--- INFORMATION SUPPLIED ---

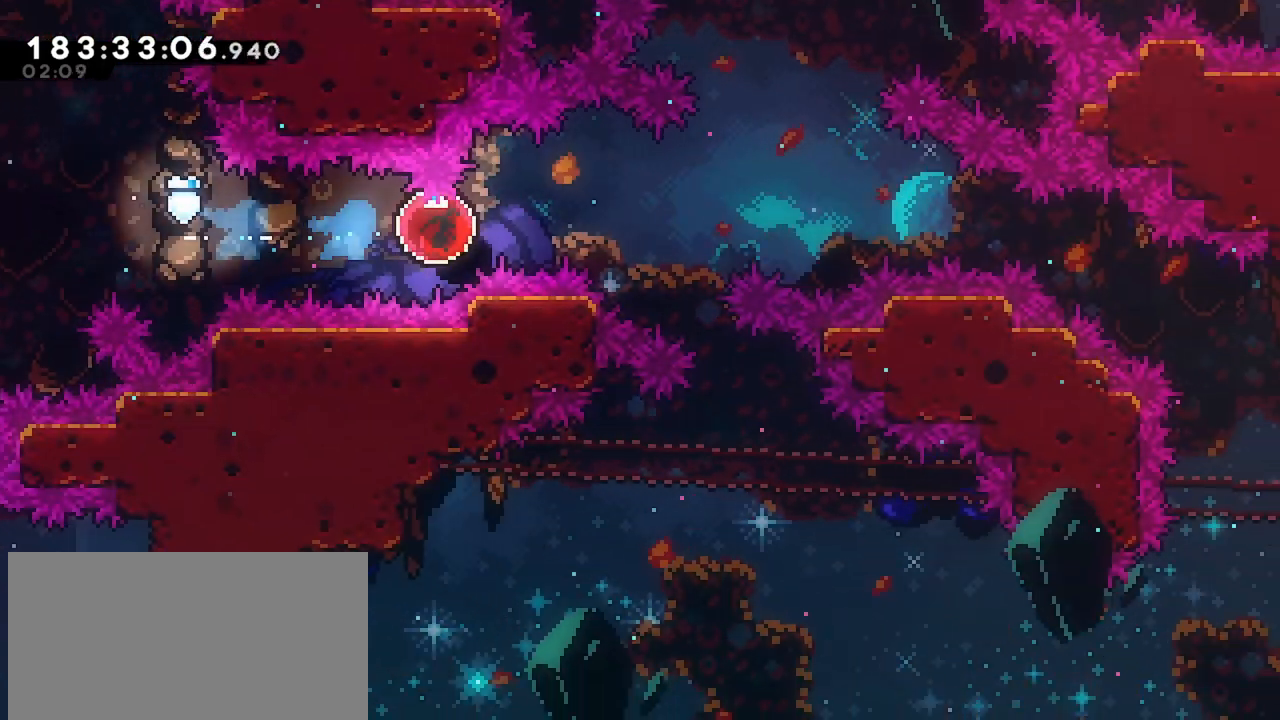
{"keys": ["right"], "events": []}
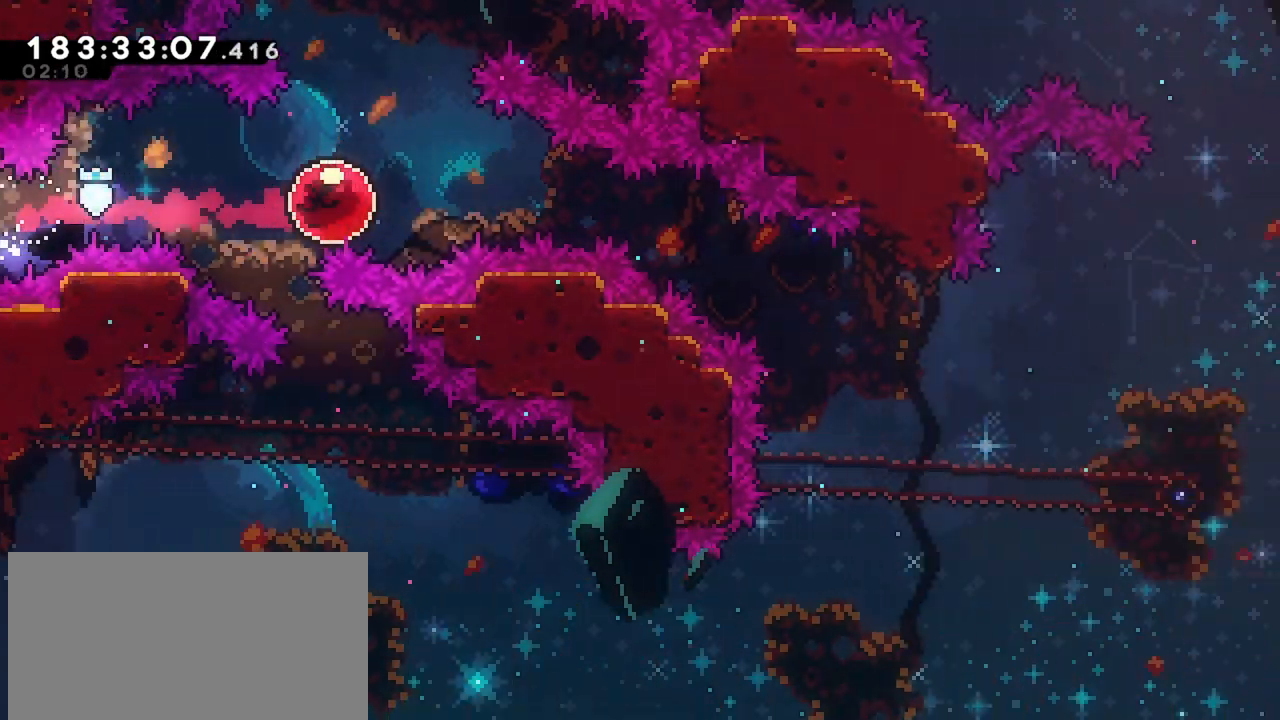
{"keys": ["right"], "events": [[367, "dash", "down"], [367, "down", "down"], [500, "dash", "up"], [500, "down", "up"]]}
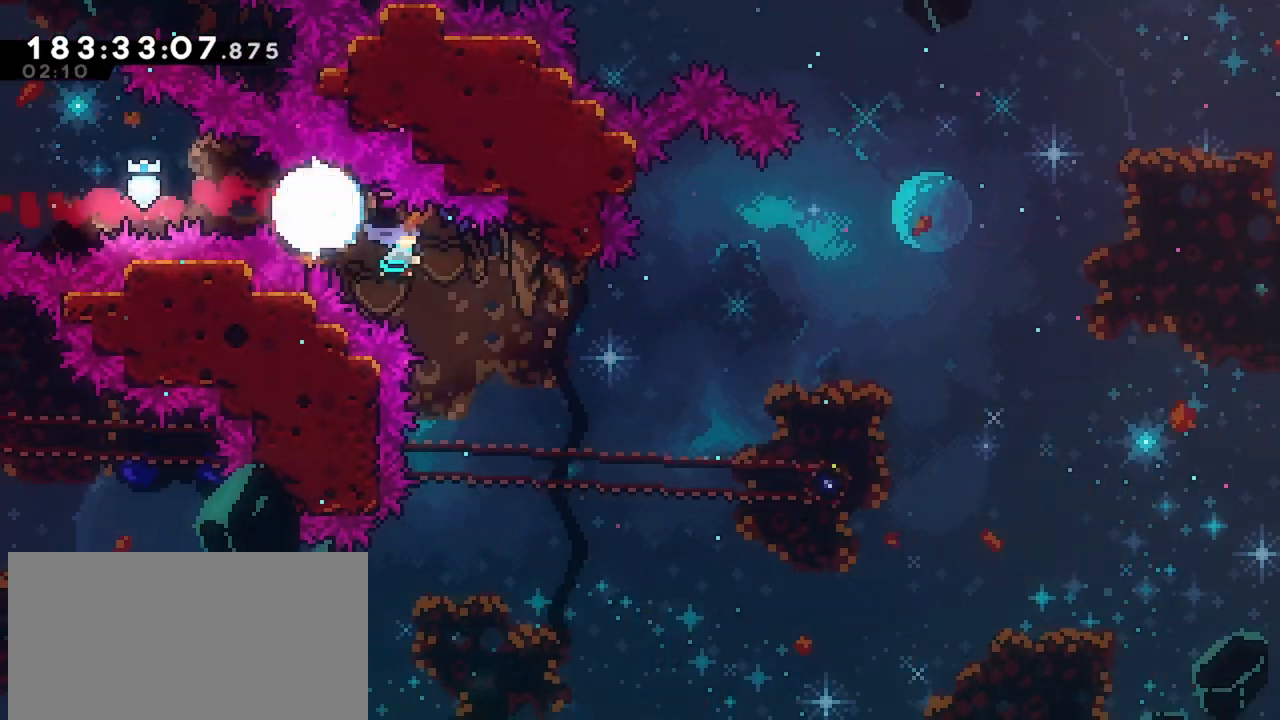
{"keys": ["right"], "events": []}
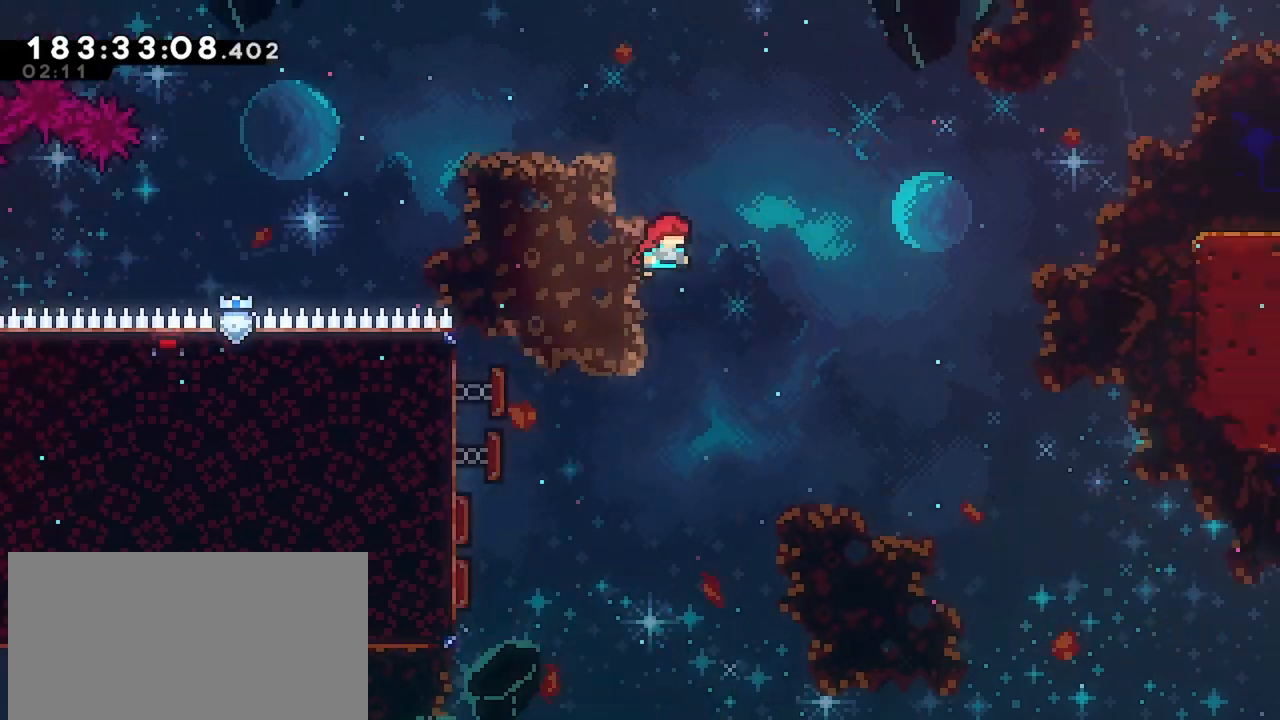
{"keys": ["dash", "right", "up"], "events": [[433, "up", "down"], [483, "dash", "down"]]}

---

▶ THE PROBLEM
Only lines holding the word "down" are wanted; list them all from the material.

▶ EXPECTED ANSWER
{"keys": ["right"], "events": [[367, "dash", "down"], [367, "down", "down"], [500, "dash", "up"], [500, "down", "up"]]}
{"keys": ["dash", "right", "up"], "events": [[433, "up", "down"], [483, "dash", "down"]]}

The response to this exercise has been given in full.